*EXERCISE*: The lines to reproduce from the material below are those from the one containing "современные колпаки на" through the one containing "Последние события Санкт", both included; write them out exactly and add nothing.

◇ ◇ ◇ ◇ ◇

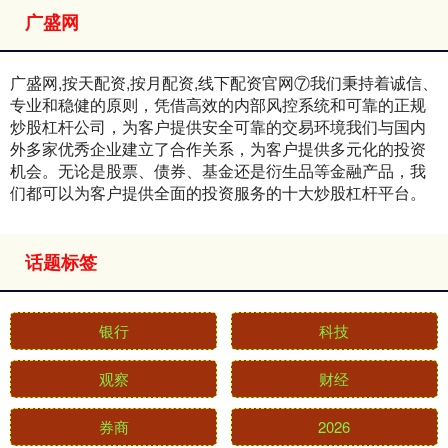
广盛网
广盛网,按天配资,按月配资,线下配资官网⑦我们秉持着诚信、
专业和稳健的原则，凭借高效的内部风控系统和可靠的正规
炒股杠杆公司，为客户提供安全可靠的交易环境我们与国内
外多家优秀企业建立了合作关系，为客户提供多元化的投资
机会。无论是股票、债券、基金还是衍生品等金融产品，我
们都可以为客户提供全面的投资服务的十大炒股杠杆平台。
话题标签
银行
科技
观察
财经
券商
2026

◇ ◇ ◇ ◇ ◇

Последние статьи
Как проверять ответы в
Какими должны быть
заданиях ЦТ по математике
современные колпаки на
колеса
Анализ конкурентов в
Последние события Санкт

◇ ◇ ◇ ◇ ◇

*ANSWER TO THE PROBLEM*:
современные колпаки на
колеса
Анализ конкурентов в
Последние события Санкт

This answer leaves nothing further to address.